On a block schedule, students complete the entire course during the first semester. After the Christmas break, students begin a brand new course.

The new school day will now have eight periods—seven will be academic and the other will be split with half for lunch and the other half for intervention. Each period will last 48 minutes.

“Interventions are mandated by the state,” Bradford said. “There are three tiers. Tier-1 is for everyone. Tier-2 is for those students needing help in math and English. Tier-3 students need more intense instruction.”

There are pros and cons for both regular schedule and block schedule. One of the pros of a typical schedule is that students will have the same class the entire school year and not have to learn a new routine with new courses after the Christmas break.

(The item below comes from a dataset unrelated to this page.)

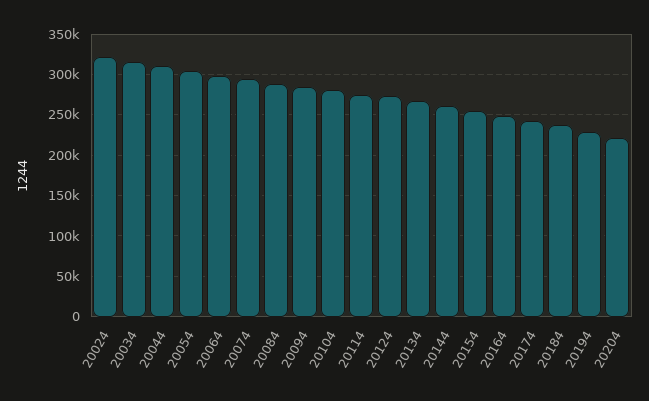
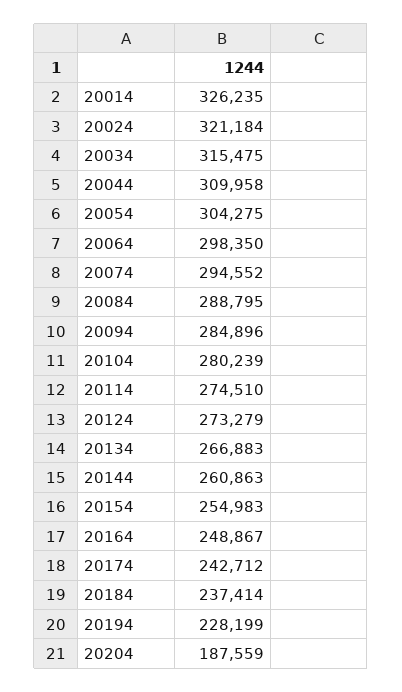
20204: 220000 -> 187559
20014: none -> 326235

Another pro is the end of course tests. Now EOC will only be tested at the end of the school year.

“On a block schedule, we start (EOC) testing 10 day before Christmas break,” Newman noted. “That’s 10 days of lost instructional time. Then we test again at the end of the year.”

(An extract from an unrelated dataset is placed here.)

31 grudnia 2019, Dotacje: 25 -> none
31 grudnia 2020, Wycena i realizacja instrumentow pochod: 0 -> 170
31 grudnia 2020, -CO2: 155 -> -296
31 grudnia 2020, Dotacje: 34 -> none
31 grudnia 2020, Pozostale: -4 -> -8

One of the pros for a block schedule is longer classroom time is helpful for classes that include labs or hands-on CTE (career and technical education) courses.

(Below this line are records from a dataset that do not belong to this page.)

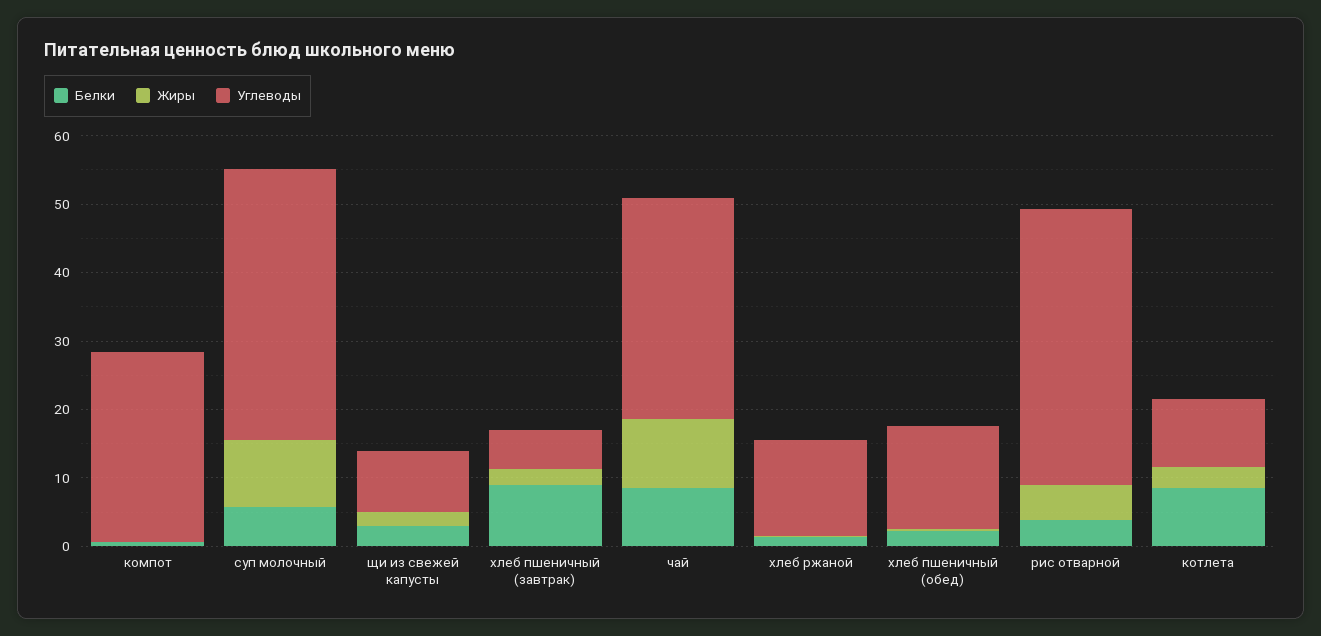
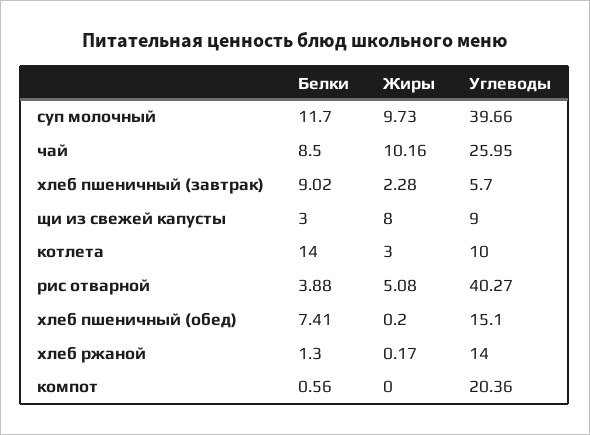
Углеводы, компот: 28 -> 20.36
Белки, суп молочный: 6 -> 11.7
Жиры, щи из свежей капусты: 2 -> 8
Углеводы, чай: 32 -> 25.95
Белки, хлеб пшеничный (обед): 2 -> 7.41
Белки, котлета: 8 -> 14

Prior to implementing the traditional schedule, Newman and Bradford surveyed the teachers in order to get their input. Dr. Bradford said a big majority of the teachers were for changing to a regular schedule.

One thing teachers and staff will like when the regular schedule is implemented this school year is that now, both the high school and junior high will be on the same schedules. In previous years, the high school used a block schedule (four periods per day) while the junior high had seven periods per day. School bells were ringing throughout the day, half for the high school and the other half for the junior high.

Dr. Bradford said the change to a regular schedule will not change the requirements for students to graduate. Students must still have a minimum of 24 credits including four English, four math, three science, three social studies and one fine art. Personal finance class, P.E. and CTE courses can also factor in.

Incoming freshmen this year will get a jumpstart in English-1, Newman and Bradford noted. Freshmen will have an English-1 in the morning and another in the afternoon. Students will have the same classmates and teacher in both classes. The principals want to get these new high school students on track and increase literacy.

“We’re also adding more honors classes,” Newman said of the new school year. “We’re offering more opportunities.”

“We’re setting the bar a little higher,” Dr. Bradford added.

New advanced placement (AP) courses include U.S. history, AP seminar, and English language and composition. Students will receive credits for completing the courses. At the end of each of the AP courses, students will be tested. Students that pass the test will earn college credits as well.

Newman said not all students will pass the AP test, which he said is extremely detailed and difficult.

Bradford said even if a student does not pass the college credit exam, just passing the course for high school credit looks good on their college applications.

Also new this year are three dual enrollment courses—wellness, art appreciation and music appreciation. Students will earn both high school credit and college credit for these classes. These courses are through a partnership with Jackson State Community College.

There are new state dual credit courses offered to Humboldt students this year. Courses include plant & soil science, introduction to business, criminal justice and speech.

Industry certification courses offered include production technician, certified production technician, coding, auto precision measurement instruments certification and automotive service excellence student certification. Students passing any of these courses and tests will earn their certification and be work-ready immediately after high school.

With the new school year just days away, Humboldt students will have opportunities to excel in the classroom while becoming job-ready or college-ready after they leave the hallowed halls of Humboldt Jr./Sr. High School.